◆ Given request A ◆
Say whether each statement agrees with the text on Galois, giving yes or no and quoting the words from it that decide. (i) Galois died at age 20. (ii) The writer calls the political revolutions of the 19th century less famous than its upheavals in science and mathematics. (iii) The writer fears that answers about the applications of Galois theory may seem very niche.
◆ Given request B ◆
From the text on Galois, copy the stretch from "I think this" through "think about mathematics.".

What Galois Did

Standard

I think this is worth saving:

This is a question where historical context helps a lot, I think.

Certainly, one can write about the specific results that Galois proved without any reference to the context in which they appeared, and they are beautiful. I really love Galois theory

. But I fear that if one asks about the applications of Galois theory, the answers may seem very niche. And that does a grave injustice to a man (barely a man—he was only 20 when he died) who helped revolutionize how we think about mathematics.

So, let’s set the scene a little.

The 19th century was a time of revolution in Europe. The political revolutions of that time are certainly more famous, but it was a tumultuous time in science and mathematics as well.

◆ Supplied records ◆
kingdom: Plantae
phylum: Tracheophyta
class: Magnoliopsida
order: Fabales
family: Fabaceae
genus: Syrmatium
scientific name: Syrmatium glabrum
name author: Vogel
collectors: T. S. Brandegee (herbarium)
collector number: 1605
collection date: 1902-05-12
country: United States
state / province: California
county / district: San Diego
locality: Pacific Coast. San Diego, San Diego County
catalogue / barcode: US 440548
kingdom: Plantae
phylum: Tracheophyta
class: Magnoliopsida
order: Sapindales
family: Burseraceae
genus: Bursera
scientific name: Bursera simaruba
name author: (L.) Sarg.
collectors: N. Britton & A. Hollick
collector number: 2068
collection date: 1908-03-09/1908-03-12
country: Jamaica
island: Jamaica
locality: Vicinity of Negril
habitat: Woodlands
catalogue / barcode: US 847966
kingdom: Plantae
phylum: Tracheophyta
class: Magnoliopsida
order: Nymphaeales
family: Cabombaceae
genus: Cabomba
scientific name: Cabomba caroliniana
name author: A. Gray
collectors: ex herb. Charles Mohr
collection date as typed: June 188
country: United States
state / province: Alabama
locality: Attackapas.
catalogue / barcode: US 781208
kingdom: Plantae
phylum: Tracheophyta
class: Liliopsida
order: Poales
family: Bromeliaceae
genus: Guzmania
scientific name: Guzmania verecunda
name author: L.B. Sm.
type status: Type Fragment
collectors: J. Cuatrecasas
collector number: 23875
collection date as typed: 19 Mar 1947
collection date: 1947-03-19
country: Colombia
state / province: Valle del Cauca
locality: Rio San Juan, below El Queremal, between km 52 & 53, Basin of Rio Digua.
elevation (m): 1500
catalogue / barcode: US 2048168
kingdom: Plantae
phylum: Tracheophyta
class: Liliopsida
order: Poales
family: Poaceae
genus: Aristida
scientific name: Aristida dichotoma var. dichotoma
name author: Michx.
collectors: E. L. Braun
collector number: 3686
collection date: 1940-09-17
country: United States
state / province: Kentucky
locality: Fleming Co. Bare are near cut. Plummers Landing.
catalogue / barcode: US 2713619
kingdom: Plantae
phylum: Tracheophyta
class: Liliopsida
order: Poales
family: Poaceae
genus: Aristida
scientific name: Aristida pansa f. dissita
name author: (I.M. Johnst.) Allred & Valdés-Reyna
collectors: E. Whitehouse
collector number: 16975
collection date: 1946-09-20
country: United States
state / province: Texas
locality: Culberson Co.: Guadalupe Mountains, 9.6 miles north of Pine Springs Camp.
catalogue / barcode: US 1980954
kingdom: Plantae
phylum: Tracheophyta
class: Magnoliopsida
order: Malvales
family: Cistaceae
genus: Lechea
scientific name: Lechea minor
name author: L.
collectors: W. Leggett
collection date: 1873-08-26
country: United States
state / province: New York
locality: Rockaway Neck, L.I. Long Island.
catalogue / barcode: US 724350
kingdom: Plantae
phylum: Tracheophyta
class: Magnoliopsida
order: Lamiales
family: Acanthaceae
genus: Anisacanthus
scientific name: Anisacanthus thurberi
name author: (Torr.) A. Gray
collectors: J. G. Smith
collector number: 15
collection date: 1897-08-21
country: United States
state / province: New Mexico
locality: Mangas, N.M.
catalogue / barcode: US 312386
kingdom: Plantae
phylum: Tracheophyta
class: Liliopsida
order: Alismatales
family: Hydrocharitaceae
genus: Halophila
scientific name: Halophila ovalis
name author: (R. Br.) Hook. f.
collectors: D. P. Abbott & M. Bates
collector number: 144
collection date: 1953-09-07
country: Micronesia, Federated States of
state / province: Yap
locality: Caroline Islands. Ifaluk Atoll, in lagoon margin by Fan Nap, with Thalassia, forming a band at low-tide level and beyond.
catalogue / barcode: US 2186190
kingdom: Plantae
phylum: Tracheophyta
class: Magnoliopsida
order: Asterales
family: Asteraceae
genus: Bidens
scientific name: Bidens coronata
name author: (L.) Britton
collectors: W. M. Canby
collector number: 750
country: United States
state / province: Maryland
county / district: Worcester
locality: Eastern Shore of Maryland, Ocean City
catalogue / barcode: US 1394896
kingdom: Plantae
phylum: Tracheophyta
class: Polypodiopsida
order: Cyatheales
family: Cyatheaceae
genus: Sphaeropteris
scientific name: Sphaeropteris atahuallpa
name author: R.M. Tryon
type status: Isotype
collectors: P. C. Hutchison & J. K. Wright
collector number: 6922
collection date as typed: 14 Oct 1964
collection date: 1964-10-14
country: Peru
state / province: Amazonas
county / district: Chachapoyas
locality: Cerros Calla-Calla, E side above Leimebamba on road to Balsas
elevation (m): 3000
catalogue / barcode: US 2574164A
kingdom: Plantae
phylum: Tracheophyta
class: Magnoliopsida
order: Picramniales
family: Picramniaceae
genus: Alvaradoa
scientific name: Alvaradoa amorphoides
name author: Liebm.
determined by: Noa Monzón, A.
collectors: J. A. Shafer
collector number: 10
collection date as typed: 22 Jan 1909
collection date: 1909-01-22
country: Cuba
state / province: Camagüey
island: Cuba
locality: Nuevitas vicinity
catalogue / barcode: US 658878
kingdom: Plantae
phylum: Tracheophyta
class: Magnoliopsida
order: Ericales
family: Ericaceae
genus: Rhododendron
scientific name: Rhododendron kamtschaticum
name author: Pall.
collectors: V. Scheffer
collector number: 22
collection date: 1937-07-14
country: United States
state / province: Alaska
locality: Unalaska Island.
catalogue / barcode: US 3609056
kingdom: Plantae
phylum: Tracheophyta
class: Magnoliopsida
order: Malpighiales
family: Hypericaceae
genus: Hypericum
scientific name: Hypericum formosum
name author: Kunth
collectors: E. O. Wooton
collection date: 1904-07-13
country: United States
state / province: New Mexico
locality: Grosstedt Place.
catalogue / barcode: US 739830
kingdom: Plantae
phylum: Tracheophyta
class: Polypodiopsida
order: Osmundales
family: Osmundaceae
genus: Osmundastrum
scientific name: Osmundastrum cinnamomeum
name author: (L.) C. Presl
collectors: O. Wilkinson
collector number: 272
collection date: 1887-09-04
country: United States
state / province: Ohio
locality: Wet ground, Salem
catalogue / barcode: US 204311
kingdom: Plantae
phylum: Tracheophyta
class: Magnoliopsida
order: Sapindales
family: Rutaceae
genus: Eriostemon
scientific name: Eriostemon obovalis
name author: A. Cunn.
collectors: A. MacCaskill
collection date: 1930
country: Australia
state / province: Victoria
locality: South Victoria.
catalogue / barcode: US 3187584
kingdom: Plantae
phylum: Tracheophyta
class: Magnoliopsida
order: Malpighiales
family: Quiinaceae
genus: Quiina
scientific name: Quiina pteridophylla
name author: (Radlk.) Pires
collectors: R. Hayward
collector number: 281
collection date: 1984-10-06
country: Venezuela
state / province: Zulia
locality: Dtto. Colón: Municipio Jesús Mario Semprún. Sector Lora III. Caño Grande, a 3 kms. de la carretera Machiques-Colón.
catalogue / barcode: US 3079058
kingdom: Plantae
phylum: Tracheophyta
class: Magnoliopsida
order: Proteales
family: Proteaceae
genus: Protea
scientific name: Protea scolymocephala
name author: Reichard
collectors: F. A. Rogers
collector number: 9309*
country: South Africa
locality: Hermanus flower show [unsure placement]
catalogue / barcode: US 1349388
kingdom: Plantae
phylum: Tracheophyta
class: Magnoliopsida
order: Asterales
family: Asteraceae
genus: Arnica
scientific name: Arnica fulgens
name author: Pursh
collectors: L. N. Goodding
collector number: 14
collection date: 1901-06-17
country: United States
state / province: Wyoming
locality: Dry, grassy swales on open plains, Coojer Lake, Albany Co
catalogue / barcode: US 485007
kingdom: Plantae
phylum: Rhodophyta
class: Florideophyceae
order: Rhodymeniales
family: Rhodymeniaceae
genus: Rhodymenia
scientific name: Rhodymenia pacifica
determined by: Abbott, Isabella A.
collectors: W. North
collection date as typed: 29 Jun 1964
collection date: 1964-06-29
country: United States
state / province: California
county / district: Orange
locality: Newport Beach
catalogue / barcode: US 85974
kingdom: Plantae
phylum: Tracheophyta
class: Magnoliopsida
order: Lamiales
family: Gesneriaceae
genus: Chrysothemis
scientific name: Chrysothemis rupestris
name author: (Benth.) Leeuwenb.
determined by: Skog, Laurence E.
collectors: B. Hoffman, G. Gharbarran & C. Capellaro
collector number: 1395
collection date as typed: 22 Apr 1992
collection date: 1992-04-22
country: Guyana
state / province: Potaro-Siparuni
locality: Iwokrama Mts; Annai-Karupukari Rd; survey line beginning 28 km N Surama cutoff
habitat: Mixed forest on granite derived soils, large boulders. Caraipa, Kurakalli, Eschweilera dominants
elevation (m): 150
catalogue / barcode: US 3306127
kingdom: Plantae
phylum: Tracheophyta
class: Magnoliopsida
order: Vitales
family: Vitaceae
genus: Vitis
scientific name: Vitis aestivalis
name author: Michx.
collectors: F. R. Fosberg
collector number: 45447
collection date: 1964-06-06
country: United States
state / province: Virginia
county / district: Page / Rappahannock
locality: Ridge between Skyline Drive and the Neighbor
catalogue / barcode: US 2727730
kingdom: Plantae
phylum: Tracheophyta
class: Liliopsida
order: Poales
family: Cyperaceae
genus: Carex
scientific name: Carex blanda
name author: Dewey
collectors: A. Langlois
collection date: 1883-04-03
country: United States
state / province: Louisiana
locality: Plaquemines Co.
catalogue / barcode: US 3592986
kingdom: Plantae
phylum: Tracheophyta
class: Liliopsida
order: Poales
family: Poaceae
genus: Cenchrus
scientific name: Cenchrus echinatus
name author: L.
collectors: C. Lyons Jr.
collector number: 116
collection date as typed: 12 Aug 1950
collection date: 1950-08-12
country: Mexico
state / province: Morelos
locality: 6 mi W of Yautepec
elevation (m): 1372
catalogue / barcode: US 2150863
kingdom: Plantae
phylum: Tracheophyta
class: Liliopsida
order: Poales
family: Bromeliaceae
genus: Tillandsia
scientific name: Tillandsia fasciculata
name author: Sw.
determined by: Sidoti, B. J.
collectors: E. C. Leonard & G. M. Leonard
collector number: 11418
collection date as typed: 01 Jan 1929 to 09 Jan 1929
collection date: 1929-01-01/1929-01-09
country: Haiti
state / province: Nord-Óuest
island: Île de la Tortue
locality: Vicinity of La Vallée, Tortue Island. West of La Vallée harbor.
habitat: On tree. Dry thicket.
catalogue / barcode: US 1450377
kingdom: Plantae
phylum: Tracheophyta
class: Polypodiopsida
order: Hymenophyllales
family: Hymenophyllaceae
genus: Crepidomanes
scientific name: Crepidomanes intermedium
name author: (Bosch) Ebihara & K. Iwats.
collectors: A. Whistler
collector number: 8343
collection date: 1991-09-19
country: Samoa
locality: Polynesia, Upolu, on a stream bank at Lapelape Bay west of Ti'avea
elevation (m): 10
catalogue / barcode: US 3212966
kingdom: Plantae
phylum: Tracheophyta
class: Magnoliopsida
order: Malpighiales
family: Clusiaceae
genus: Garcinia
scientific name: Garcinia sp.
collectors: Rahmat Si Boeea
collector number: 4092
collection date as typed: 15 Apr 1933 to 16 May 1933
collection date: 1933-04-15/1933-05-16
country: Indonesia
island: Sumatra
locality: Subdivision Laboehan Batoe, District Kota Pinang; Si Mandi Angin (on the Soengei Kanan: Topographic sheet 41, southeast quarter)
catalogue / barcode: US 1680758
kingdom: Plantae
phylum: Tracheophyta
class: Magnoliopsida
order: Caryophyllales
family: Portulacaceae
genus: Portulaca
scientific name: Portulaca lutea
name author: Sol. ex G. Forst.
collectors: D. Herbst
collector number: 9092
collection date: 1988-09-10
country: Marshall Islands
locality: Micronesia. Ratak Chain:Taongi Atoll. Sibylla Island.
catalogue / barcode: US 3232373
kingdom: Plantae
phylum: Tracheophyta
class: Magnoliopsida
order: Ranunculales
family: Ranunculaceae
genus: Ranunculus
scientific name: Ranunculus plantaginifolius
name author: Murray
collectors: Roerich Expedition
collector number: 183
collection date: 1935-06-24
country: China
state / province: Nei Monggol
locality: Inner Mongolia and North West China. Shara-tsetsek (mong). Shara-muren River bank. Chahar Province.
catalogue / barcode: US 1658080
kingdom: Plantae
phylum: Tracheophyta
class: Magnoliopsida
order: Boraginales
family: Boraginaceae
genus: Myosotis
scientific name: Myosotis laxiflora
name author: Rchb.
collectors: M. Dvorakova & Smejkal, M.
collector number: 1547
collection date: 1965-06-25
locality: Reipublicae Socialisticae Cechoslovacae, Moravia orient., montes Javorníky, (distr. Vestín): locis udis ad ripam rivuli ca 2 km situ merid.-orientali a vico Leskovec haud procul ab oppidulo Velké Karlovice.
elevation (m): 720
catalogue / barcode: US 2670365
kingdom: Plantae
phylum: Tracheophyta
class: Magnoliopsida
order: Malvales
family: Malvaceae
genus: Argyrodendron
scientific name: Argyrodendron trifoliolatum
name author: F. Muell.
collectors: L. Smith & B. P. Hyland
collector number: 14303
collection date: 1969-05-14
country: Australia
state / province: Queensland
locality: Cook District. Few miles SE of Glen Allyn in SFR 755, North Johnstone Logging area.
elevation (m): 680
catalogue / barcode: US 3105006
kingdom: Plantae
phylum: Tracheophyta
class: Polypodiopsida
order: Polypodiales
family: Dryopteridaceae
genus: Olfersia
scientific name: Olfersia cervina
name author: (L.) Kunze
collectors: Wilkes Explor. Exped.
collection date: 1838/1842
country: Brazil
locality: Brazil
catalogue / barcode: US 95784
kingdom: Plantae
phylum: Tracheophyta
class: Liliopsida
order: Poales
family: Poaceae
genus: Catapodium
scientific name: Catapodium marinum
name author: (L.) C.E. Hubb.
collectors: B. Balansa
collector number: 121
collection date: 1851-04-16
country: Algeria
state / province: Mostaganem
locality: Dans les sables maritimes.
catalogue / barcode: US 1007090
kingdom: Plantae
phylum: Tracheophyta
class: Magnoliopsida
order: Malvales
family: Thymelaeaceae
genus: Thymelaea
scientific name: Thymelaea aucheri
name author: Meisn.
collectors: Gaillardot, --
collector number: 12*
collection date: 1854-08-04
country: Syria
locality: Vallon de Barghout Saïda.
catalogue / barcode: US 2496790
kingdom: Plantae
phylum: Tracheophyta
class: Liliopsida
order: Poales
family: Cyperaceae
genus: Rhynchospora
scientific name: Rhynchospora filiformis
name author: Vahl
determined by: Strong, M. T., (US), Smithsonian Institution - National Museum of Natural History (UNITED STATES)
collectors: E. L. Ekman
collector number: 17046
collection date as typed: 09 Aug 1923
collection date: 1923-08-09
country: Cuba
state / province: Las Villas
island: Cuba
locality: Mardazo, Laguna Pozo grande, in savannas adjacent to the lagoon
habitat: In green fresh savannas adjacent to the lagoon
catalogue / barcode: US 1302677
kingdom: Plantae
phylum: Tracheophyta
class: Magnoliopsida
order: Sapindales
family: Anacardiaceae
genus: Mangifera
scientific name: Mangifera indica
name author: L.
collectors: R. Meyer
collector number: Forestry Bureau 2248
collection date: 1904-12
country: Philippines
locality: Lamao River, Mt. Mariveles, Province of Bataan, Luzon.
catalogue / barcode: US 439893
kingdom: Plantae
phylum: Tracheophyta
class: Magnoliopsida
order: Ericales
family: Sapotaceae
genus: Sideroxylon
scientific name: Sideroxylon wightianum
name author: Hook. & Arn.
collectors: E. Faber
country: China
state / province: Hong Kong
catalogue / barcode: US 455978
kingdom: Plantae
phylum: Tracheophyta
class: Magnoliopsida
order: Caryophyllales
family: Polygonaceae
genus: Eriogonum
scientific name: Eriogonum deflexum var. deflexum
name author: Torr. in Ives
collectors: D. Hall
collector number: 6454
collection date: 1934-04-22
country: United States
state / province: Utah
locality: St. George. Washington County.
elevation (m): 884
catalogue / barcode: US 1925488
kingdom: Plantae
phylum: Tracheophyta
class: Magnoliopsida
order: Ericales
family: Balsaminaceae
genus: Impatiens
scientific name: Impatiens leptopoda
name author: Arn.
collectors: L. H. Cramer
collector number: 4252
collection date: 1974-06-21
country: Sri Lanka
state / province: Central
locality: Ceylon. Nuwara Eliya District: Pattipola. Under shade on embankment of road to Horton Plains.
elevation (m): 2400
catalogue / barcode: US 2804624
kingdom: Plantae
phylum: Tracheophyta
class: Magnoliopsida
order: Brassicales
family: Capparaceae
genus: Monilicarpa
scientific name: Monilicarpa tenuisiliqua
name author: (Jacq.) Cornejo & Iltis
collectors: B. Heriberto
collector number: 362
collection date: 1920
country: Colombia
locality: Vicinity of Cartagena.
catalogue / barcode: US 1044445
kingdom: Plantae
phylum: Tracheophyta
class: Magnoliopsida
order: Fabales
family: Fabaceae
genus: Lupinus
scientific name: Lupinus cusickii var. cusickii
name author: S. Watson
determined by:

◆ Complete output A ◆
(i) Yes: "he was only 20 when he died"
(ii) No: "The political revolutions of that time are certainly more famous"
(iii) Yes: "the answers may seem very niche"

◆ Complete output B ◆
I think this is worth saving:

This is a question where historical context helps a lot, I think.

Certainly, one can write about the specific results that Galois proved without any reference to the context in which they appeared, and they are beautiful. I really love Galois theory

. But I fear that if one asks about the applications of Galois theory, the answers may seem very niche. And that does a grave injustice to a man (barely a man—he was only 20 when he died) who helped revolutionize how we think about mathematics.